# PROVIDED MATERIAL
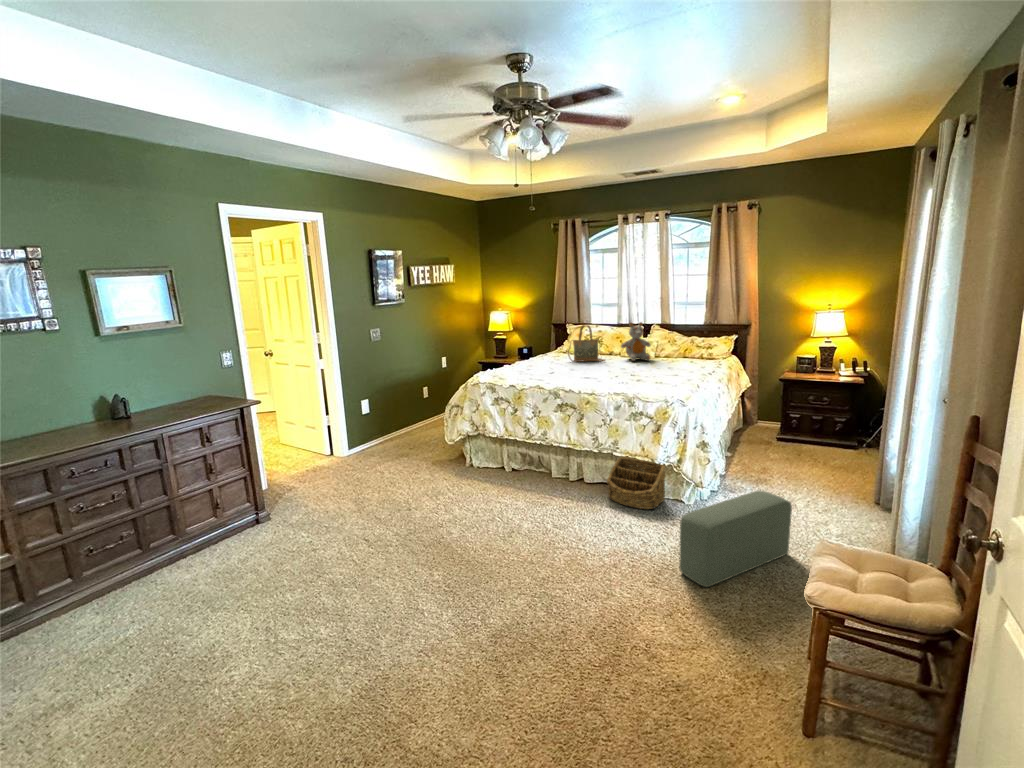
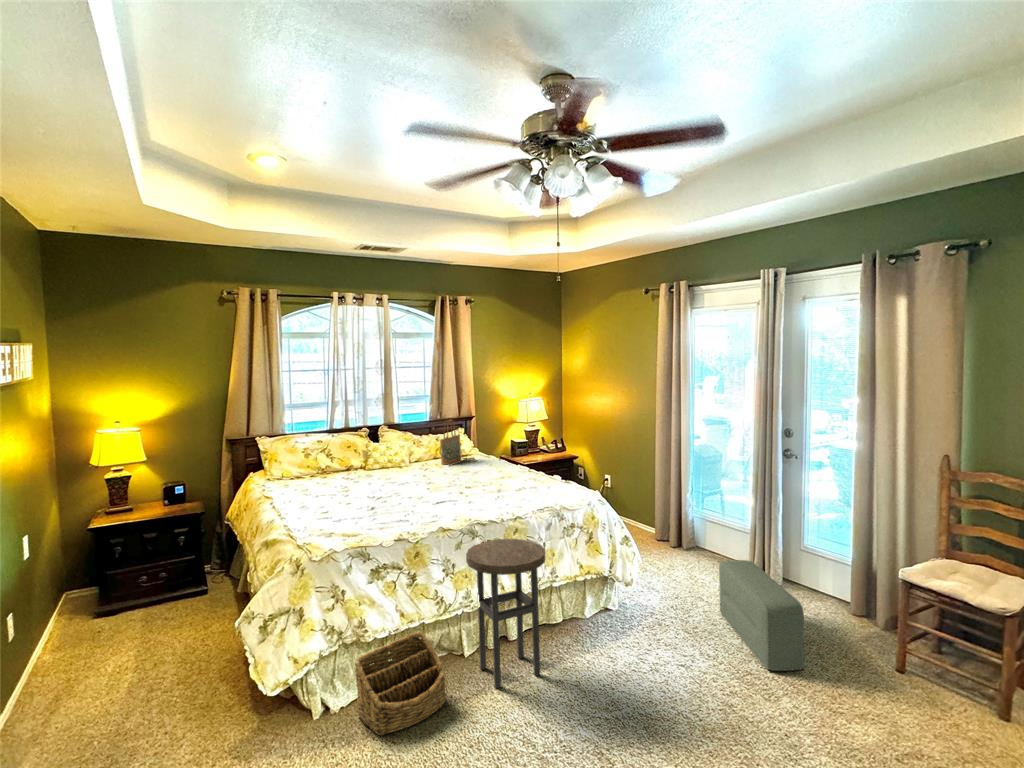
stuffed bear: present [621,322,651,361] -> none [386,421,425,473]
handbag: present [568,325,605,362] -> present [440,420,475,465]
side table: none [532,404,586,498] -> present [466,539,545,688]
basket: present [607,457,665,509] -> present [355,632,446,735]

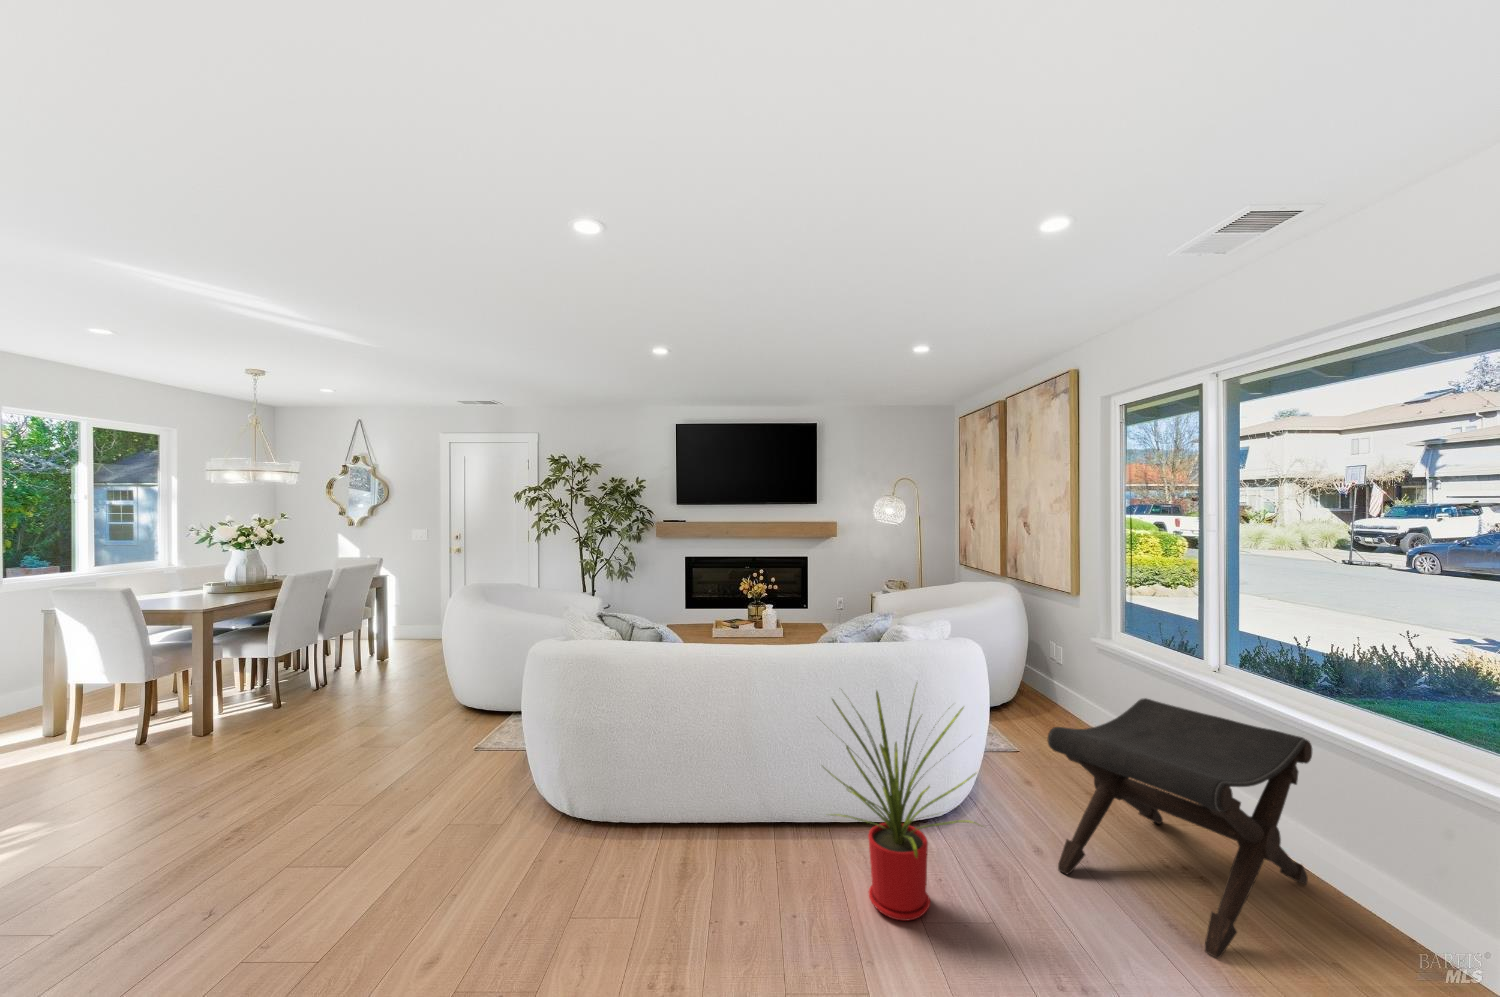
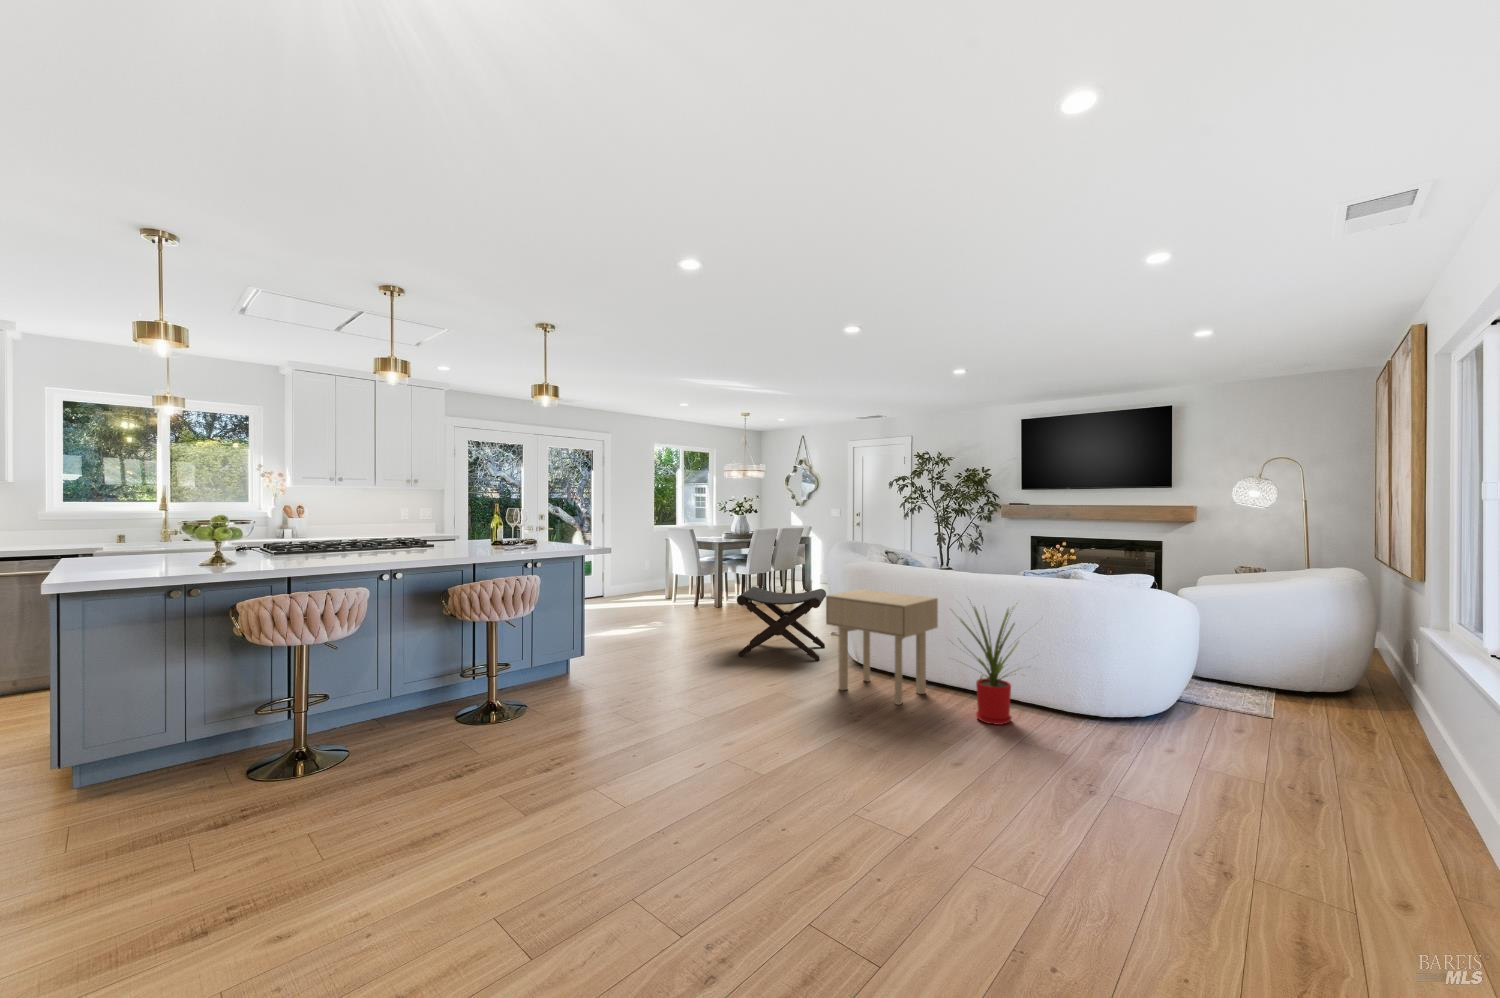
side table: none [558,690,758,935] -> present [826,589,938,705]
footstool: present [1047,698,1312,958] -> present [737,587,826,660]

# THE PROBLEM
Set down each line of the material exactly and skip every image.

# SOLUTION FOR THIS TASK
stuffed bear: present [621,322,651,361] -> none [386,421,425,473]
handbag: present [568,325,605,362] -> present [440,420,475,465]
side table: none [532,404,586,498] -> present [466,539,545,688]
basket: present [607,457,665,509] -> present [355,632,446,735]

side table: none [558,690,758,935] -> present [826,589,938,705]
footstool: present [1047,698,1312,958] -> present [737,587,826,660]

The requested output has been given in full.